The efficacy of rGO in removing water contaminants was tested by exposing it to model pollutant solutions under controlled laboratory conditions. We used spectrophotometric methods to monitor the concentration of contaminants, such as lead ions and methylene blue dye, in solution before and after treatment with rGO. Adsorption kinetics and isotherm models were applied to quantify the adsorption capacity and assess the mechanism of pollutant interaction with rGO.

Results demonstrated a notable reduction in pollutant concentration, indicating that rGO effectively adsorbs and removes both metal ions and organic compounds. These findings suggest that rGO could be a viable material for water treatment applications, particularly in regions with limited access to advanced filtration systems.
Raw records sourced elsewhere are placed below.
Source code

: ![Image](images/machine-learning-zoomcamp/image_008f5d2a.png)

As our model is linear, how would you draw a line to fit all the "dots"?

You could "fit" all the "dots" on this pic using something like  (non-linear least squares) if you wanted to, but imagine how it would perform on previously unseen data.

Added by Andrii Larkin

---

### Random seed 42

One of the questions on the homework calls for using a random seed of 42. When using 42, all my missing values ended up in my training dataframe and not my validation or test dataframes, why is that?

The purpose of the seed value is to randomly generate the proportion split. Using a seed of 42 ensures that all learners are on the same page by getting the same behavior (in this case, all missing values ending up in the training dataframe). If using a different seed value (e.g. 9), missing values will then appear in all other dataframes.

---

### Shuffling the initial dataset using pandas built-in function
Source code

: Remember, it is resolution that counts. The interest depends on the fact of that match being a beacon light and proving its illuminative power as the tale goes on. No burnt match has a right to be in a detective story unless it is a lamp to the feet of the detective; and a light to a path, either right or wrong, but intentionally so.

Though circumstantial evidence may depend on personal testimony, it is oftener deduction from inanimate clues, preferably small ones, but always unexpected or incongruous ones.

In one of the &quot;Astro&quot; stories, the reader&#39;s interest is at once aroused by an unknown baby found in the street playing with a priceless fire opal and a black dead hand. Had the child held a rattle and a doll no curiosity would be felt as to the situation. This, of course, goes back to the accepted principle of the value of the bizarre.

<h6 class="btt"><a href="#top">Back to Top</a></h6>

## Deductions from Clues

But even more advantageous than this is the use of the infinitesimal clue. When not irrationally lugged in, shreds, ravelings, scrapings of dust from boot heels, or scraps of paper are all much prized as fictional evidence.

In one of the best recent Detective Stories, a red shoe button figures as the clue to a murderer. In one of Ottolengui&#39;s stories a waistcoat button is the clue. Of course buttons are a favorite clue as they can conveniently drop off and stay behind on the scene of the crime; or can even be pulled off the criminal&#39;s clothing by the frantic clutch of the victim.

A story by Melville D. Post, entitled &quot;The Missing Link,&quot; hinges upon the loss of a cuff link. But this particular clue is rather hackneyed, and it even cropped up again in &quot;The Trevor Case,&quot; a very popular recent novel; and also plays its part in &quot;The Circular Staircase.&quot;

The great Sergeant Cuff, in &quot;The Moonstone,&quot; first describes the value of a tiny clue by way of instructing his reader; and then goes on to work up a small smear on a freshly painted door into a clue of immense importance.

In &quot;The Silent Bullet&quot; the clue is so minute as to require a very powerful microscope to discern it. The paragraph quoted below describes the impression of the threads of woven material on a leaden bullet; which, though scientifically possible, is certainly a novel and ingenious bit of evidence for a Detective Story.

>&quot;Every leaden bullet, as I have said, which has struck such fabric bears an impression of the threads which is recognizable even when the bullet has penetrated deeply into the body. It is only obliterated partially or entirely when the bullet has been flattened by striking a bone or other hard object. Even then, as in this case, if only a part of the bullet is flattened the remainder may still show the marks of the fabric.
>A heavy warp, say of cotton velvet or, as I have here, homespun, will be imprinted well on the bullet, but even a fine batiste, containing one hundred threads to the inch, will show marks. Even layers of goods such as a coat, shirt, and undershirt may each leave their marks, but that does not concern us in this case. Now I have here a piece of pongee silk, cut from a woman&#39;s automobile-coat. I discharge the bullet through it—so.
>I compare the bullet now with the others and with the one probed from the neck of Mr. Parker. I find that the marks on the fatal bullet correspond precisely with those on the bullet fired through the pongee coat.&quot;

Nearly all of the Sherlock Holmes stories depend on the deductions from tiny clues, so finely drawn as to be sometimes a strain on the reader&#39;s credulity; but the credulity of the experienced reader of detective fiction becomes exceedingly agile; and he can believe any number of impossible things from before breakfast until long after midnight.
Inner Product Approach to generalize the notion of Pythagoras Theorem for normed spaces

The Pythagorean Theorem, a fundamental result in Euclidean geometry, traditionally relates the lengths of the sides of a right-angled triangle. In this paper, I extended the classical Pythagorean Theorem into the context of normed vector spaces, using the concept of inner products. I explored how the theorem manifests in higher-dimensional spaces and provided a generalized version applicable to normed spaces beyond two dimensions. This generalization not only reinforces the geometric interpretation of the theorem but also connects it to broader mathematical frameworks such as vector spaces, norms, and inner products. The results presented here demonstrate the versatility of the Pythagorean Theorem and its relevance across various fields of mathematics, highlighting its applications in both theoretical and applied contexts.